Es versteht sich, daß die Ziele unseres Besuchs in Europa nicht kurzfristig verwirklicht werden können; denn ein solches politisches Programm kann nicht von außen oder von oben eingepflanzt werden, es kann nur durch eine breite Bevölkerung umgesetzt werden. Das ist der Hauptgrund, warum wir keine Energie darauf verschwenden, bei PolitikerInnen oder VertreterInnen von Multis Lobbyarbeit zu betreiben. Nicht nur, daß unsere Anstrengungen völlig vergeblich wären, sie wären auch kontraproduktiv. Wir würden Gefahr laufen, die Institutionen, die wir zu reformieren versuchen, zu legitimieren. Schlimmer noch: Lobbyarbeit kann dazu führen, daß Organisationen, die den Anspruch erheben, einen Teil der «Zivilgesellschaft» zu vertreten, instrumentalisiert werden – die Multis und Institutionen können sagen, daß ihre Abkommen und Strategien in einem «demokratischen» Prozeß mit allen sozialen Sektoren erarbeitet worden seien.

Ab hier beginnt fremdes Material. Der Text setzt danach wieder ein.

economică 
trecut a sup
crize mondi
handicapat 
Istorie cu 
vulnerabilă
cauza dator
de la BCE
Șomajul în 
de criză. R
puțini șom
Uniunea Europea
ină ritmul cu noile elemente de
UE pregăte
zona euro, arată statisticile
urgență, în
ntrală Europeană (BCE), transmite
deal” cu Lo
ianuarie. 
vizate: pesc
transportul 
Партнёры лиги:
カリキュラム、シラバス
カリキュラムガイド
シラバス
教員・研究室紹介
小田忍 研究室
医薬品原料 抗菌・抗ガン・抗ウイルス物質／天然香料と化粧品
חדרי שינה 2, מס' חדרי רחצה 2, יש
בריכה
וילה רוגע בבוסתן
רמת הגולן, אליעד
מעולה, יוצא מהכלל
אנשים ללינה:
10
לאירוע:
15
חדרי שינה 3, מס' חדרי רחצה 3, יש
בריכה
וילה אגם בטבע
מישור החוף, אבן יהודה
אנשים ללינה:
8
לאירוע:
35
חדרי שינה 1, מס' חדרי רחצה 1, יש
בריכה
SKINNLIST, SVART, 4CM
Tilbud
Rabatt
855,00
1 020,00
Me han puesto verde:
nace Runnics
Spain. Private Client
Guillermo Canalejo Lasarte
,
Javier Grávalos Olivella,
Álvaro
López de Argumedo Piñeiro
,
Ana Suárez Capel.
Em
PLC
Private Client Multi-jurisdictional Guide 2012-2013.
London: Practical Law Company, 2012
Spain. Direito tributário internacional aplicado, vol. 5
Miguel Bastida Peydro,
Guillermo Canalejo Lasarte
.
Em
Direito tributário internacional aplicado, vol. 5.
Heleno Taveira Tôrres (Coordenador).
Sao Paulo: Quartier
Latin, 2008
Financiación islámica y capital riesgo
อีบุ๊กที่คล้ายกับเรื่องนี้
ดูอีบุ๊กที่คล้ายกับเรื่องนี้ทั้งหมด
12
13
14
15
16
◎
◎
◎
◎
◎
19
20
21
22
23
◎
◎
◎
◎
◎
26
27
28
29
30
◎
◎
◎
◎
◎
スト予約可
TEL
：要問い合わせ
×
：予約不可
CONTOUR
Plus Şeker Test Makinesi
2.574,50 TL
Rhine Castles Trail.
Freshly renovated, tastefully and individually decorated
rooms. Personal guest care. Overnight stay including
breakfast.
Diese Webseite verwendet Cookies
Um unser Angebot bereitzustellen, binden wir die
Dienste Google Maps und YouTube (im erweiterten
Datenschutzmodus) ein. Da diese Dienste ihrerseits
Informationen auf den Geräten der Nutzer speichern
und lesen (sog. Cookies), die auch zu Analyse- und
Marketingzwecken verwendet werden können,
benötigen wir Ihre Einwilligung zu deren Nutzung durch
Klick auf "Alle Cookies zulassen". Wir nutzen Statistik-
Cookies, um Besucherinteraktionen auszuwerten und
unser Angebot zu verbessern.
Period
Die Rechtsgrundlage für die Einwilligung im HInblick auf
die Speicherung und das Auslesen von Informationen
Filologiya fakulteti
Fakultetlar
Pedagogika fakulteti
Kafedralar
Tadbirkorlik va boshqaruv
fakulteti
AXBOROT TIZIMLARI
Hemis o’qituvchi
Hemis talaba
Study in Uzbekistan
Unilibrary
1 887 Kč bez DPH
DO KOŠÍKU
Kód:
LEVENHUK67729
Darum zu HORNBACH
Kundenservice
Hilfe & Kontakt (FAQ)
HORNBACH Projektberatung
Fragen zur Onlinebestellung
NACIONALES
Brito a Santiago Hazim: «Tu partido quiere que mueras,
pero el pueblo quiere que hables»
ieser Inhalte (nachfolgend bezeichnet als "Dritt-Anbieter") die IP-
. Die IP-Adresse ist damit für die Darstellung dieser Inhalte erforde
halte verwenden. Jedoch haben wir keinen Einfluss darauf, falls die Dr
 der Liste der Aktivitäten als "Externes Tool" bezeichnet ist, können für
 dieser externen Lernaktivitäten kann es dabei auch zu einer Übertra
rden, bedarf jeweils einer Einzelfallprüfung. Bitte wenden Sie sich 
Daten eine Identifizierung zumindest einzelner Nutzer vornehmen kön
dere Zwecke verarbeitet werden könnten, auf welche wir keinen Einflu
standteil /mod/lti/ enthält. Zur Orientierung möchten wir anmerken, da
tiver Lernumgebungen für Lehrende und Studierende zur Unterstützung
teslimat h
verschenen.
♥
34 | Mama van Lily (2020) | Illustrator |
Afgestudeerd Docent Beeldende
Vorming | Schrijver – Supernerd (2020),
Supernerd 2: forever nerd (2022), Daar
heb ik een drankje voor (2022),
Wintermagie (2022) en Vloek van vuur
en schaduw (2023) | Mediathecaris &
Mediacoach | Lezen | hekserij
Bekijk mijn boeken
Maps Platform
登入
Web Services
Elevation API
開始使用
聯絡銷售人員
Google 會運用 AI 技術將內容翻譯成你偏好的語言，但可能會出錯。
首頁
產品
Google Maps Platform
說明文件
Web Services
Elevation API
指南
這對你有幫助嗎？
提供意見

Als Beispiel für eine solche Symbiose zwischen Institutionen und den Möchtegern-Repräsentanten der sogenannten «Zivilgesell- schaft» ist die Sozialklausel zu erwähnen, die in die WTO-Abkommen integriert werden soll. Diese Klausel soll in allen WTO-Mitgliedsstaaten minimale Arbeitsbedingungen garantieren, eine Nichteinhaltung führt zu Sanktionen. Tatsächlich bedeutet aber die Anwendung dieser Klausel, daß der Norden ein perfektes Instrument für einen selektiven Protektionismus in die Hände bekommt. Gleichzeitig würden die Ursachen zementiert und verstärkt, welche die Menschen dazu zwingen, unmenschliche Arbeitsbedingungen zu akzeptieren.

Bei unserem Besuch in Europa wollen wir deutlich machen, welche Art der Veränderung wir mit unseren Kämpfen im Süden anstreben. Dies ist wichtig für uns, denn wir wissen, daß es im Norden bereits viele Organisationen gibt, die im Namen der «Armen aus der Dritten Welt» sprechen und die aber mehr ein Teil des Problems sind, als daß sie zu seiner Lösung beitragen.

Wir wollen kein Geld vom Westen, wir wollen auch keine westlichen Technologien oder «Experten», die uns ihr Entwicklungsmodell aufschwatzen. Wir lassen uns auch nicht als politisches Werkzeug mißbrauchen, um die Eliten um Reformen zu bitten, die wir nie verlangt haben. Wir wollen nur unsere Kraft organisieren und sie kombinieren mit der Kraft von anderen Bewegungen aus dem Norden und aus dem Süden, um die Kontrolle über unser Leben wiederzugewinnen.

Wir wollen keinen Platz am globalen Verhandlungstisch erobern, wir wollen auch keine blutige Revolution; wir sind nur daran, einen weiteren Schritt in dem langen Prozeß der Erschaffung einer anderen Welt zu gehen, einer Welt, die durch lokale Veränderungen global, durch die Veränderung der Wertvorstellungen und tägliche Wahl von Millionen von Menschen real werden wird. Wir teilen diese Vision mit unseren europäischen FreundInnen, die dieses Projekt verwirklichen helfen, Männer und Frauen, die an der Schaffung einer anderen Gesellschaft in ihrer Region arbeiten. Wir hoffen, daß unser Besuch dazu beiträgt, die Zahl der europäischen FreundInnen zu erhöhen, die sich diesem Ziel widmen. Das wäre das schönste Hoffnungszeichen, das wir auf eurem Kontinent finden könnten.